● About this task
Leaving out every picture, output the records below exactly as they are.

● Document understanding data
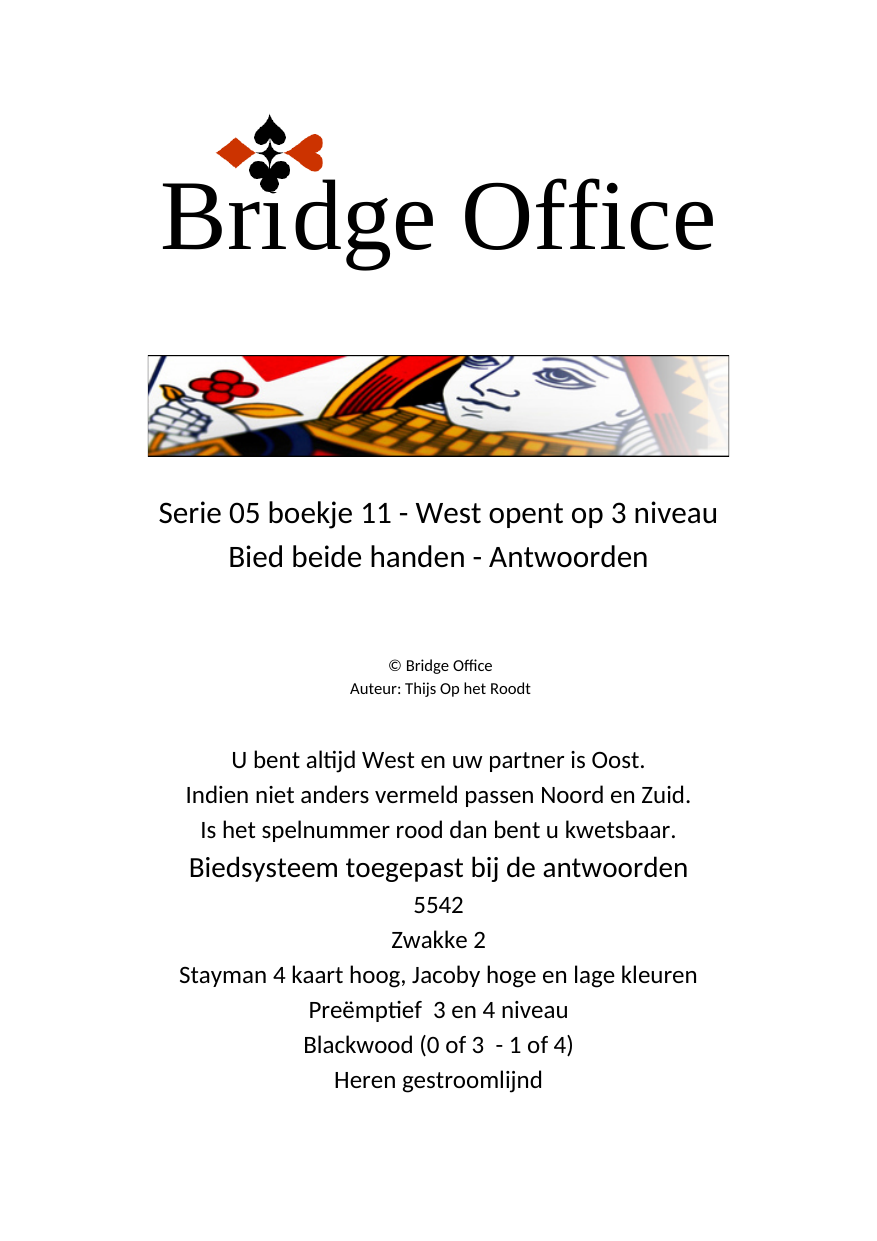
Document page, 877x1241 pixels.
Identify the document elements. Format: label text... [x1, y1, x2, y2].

picture [147, 355, 730, 457]
text Serie 05 boekje 11 - West opent op 3 niveau [148, 493, 729, 531]
text Bied beide handen - Antwoorden [148, 537, 729, 575]
text Auteur: Thijs Op het Roodt U bent altijd West en uw partner is Oost. Indien niet anders vermeld passen Noord en Zuid. Is het spelnummer rood dan bent u kwetsbaar. [148, 678, 729, 845]
picture [215, 113, 323, 192]
text Preëmptief 3 en 4 niveau [148, 994, 729, 1025]
text Biedsysteem toegepast bij de antwoorden 5542 Zwakke 2 [148, 849, 729, 955]
text Stayman 4 kaart hoog, Jacoby hoge en lage kleuren [148, 959, 729, 990]
text Blackwood (0 of 3 - 1 of 4) Heren gestroomlijnd [148, 1029, 729, 1095]
text © Bridge Office [148, 655, 729, 676]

● Solution
Document page, 877x1241 pixels.
Identify the document elements. Format: label text... [x1, y1, x2, y2].

picture [147, 355, 730, 457]
text Serie 05 boekje 11 - West opent op 3 niveau [148, 493, 729, 531]
text Bied beide handen - Antwoorden [148, 537, 729, 575]
text Auteur: Thijs Op het Roodt U bent altijd West en uw partner is Oost. Indien niet anders vermeld passen Noord en Zuid. Is het spelnummer rood dan bent u kwetsbaar. [148, 678, 729, 845]
picture [215, 113, 323, 192]
text Preëmptief 3 en 4 niveau [148, 994, 729, 1025]
text Biedsysteem toegepast bij de antwoorden 5542 Zwakke 2 [148, 849, 729, 955]
text Stayman 4 kaart hoog, Jacoby hoge en lage kleuren [148, 959, 729, 990]
text Blackwood (0 of 3 - 1 of 4) Heren gestroomlijnd [148, 1029, 729, 1095]
text © Bridge Office [148, 655, 729, 676]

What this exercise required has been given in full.